THURS 26 SEP, 12.00 – 1.00 PM, P152, DUNEDIN SCHOOL OF ART, RIEGO ST, DUNEDIN

Leoni Schmidt
Venice 2019: May you live in interesting times

This seminar shares the presenter's recent experiences of the Venice Biennale 2019. Violent Rages, Tragedies of Loss, Wry Humour, and Apocalyptic Cacophonies are some of the registers of contemporary practice exhibited this year by more than 90 countries and thousands of artists 116 years after the advent of this international showcase for the visual arts. 

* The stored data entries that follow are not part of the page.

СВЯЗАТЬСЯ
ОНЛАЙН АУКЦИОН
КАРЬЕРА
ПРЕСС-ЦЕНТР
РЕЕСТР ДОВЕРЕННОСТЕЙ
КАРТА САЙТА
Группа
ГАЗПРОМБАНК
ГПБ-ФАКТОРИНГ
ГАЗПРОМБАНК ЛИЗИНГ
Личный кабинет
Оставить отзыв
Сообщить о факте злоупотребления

Dr. Leoni Schmidt is the Director: Research & Postgraduate Studies at Otago Polytechnic in Dunedin and Auckland, New Zealand. She is a full professor in the Dunedin School of Art at the same institution. 

 

THURS 17 OCT, 12.00 – 1.00 PM, P152, DUNEDIN SCHOOL OF ART, RIEGO ST, DUNEDIN

Rachel Allan and Alex Lovell-Smith
Code & silver
 

As graduates of Dunedin School of Art, Alex Lovell-Smith and Rachel Hope Allan find themselves working between multiple digital media and analogue processes. In this seminar they will discuss the intersections and overlaps in their photographic practices. Both share a passion for the darkroom and the alchemical and arcane process of film and silver salts and mix these techniques with contemporary technology, digital media and the changing photographic landscape. 

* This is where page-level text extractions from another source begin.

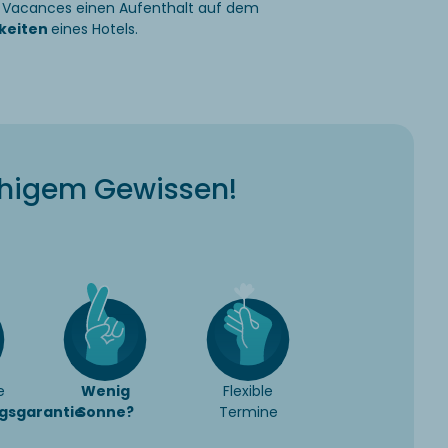
a Vacances einen Aufenthalt auf dem
keiten
eines Hotels.
uhigem Gewissen!
e
Wenig
Flexible
gsgarantie
Sonne?
Termine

Lovell-Smith and Allan are Lecturers in Photography and Electronic Arts at the Dunedin School of Art. Both are independent practitioners, researching and experimenting in a range of photographic and  (unhol) mixture of image making systems.

 

THURS 24 OCT, 12.00 – 1.00 PM, P152, DUNEDIN SCHOOL OF ART, RIEGO ST, DUNEDIN

Kalisolaite ‘Uhila
Dunedin Public Art Gallery Visiting Artist 

Kalisolaite achieved his Bachelor of Visual Arts from Auckland University of Technology, Auckland in 2010.  Just one year after graduating, he earned the Visual Arts Award for his work Pigs In The Yard at The Auckland Fringe 2011 Awards.  In 2013 Kalisolaite received the Iris Fisher Scholarship from Te Tuhi Centre for the Arts, Pakuranga while studying for his Postgraduate Diploma in Dance from the University of Auckland; awarded annually to assist postgraduate art students with promising and visionary (http://www.tautai.org/artist/kalisolaite-uhila/)

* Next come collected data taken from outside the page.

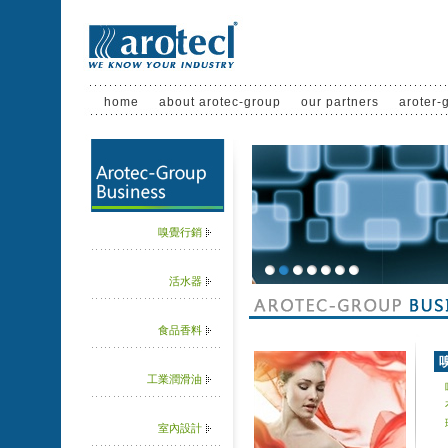
home
about arotec-group
our partners
aroter-
嗅覺行銷
活水器
1
2
3
4
5
6
7
食品香料
工業潤滑油
室內設計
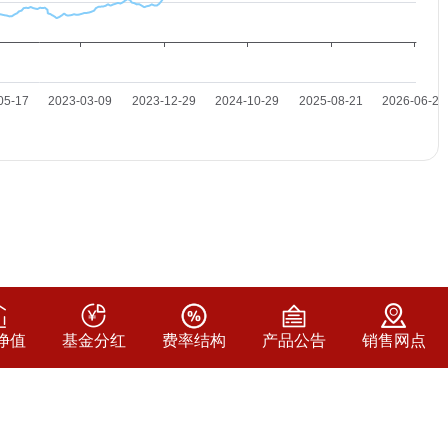
净值
基金分红
费率结构
产品公告
销售网点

DPAG NZ visiting artist Kalisolaite Uhila will present a number of performances while in Dunedin, including a durational drumming performance that will extend across 80 days, based in the BNZ gallery on the ground floor of DPAG.  Paying reference to various histories and ancestories Kalisolaite ‘Uhila’s performance work is also receptive to the every day and the multiplicities of being.